How to insert things like “now() -interval '2 minutes'” into PHP PDO query?

Question

I have a query like this: (on Postgresql 8.4, PHP-fpm 5.3.10 (fpm-fcgi))

select * from users where now() - interval \'2 minutes\' < seenlast ORDER BY seen         


        

Answer 1

... - INTERVAL :myminute MINUTES ...

without the quotes is the proper method. If it helps, think of the placeholders as the equivalent of use old-school variable-based query building methods

... - INTERVAL $myminute MINUTES

except the placeholders take care of the injection vulnerabilities that the variables don't.

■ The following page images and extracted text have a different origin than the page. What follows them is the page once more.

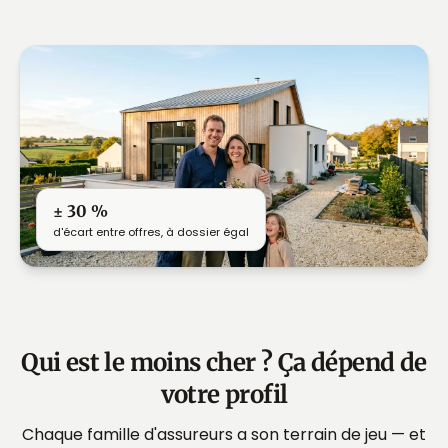
± 30 %
d'écart entre offres, à dossier égal
Qui est le moins cher ? Ça dépend de
votre profil
Chaque famille d'assureurs a son terrain de jeu — et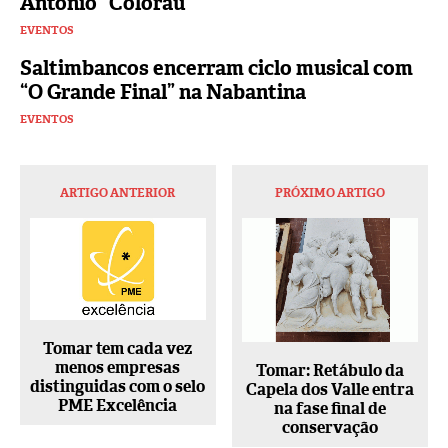
António “Colorau”
EVENTOS
Saltimbancos encerram ciclo musical com
“O Grande Final” na Nabantina
EVENTOS
ARTIGO ANTERIOR
PRÓXIMO ARTIGO
Tomar tem cada vez
menos empresas
Tomar: Retábulo da
distinguidas com o selo
Capela dos Valle entra
PME Excelência
na fase final de
conservação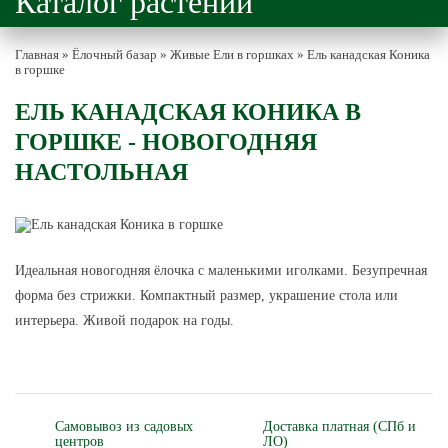
Каталог растений
Главная
»
Ёлочный базар
»
Живые Ели в горшках
»
Ель канадская Коника
в горшке
ЕЛЬ КАНАДСКАЯ КОНИКА В
ГОРШКЕ - НОВОГОДНЯЯ
НАСТОЛЬНАЯ
Идеальная новогодняя ёлочка с маленькими иголками. Безупречная
форма без стрижки. Компактный размер, украшение стола или
интерьера. Живой подарок на годы.
Самовывоз из садовых
Доставка платная (СПб и
центров
ЛО)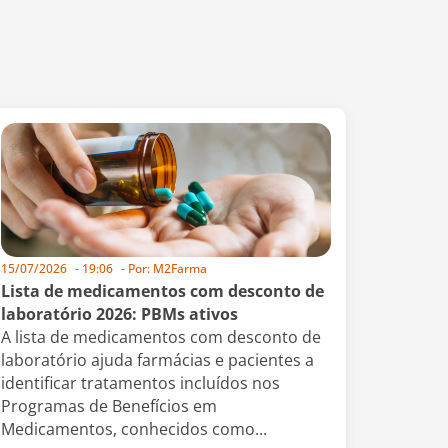
15/07/2026
-
19:06
- Por:
M2Farma
Lista de medicamentos com desconto de
laboratório 2026: PBMs ativos
A lista de medicamentos com desconto de
laboratório ajuda farmácias e pacientes a
identificar tratamentos incluídos nos
Programas de Benefícios em
Medicamentos, conhecidos como...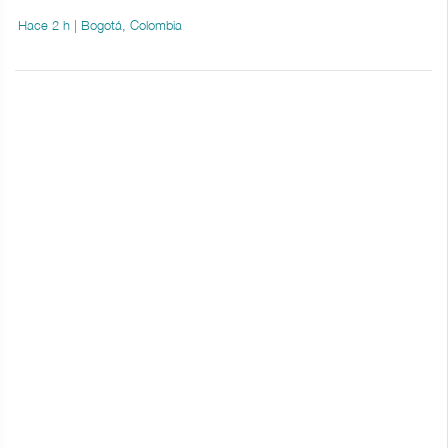
Hace 2 h | Bogotá, Colombia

Just because you're using placeholders doesn't mean you can change SQL syntax, so

... - INTERVAL '2 minutes'
... - INTERVAL ':myminute minute'

are not valid SQL.

---

followup for mu:

mysql> select now() + interval '2 minute';
ERROR 1064 (42000): You have an error in your SQL syntax; check the manual that corresponds to your MySQL server version for the right syntax to use near '' at line 1
mysql> select now() + interval 2 minute;
+---------------------------+
| now() + interval 2 minute |
+---------------------------+
| 2013-01-22 13:38:24       |
+---------------------------+
1 row in set (0.02 sec)

Answer 2

I don't know much PDO or PHP but I think I know what's going wrong here.

When you say this:

interval '3 minutes'

You're really performing a cast operation that's the same as:

'3 minutes'::interval
cast('3 minutes' as interval)

So what you're doing is casting a TEXT value to an INTERVAL. That means that you need to produce something that looks like the string '3 minutes'. You could paste the string pieces together using string concatenation:

# Use cast to make the precedence cleaner.
$query = $db_conn->prepare("select * from users where now() - cast(:myminute || ' minutes' as interval) < seenlast ORDER BY seenlast"); 
$query->bindParm(":myminute", $mymin)

Or you should be able to do the string wrangling in PHP:

$query = $db_conn->prepare("select * from users where now() - interval :myminute < seenlast ORDER BY seenlast"); 
$query->bindParm(":myminute", $mymin . ' minutes')

Answer 3

I have been struggling with Phalcon and its inner Models PDO parser for hours with the same problem.

I found this solution:

public static function getTimedoutRequests($secsThreshold) {
    return self::find(
        array(
            // PDO is buggy here, can't use INTERVAL
            "DATE_PART('epoch', create_time) < DATE_PART('epoch', NOW()) - ?0",
            "bind" => array(
                $secsThreshold
            )
        )
    );
}

Answer 4

Intervals can be multiplied by numbers. So one approach to this is to prepare the statement saying interval '1 minute' * :myminutes instead, passing the "myminutes" parameter as a simple integer.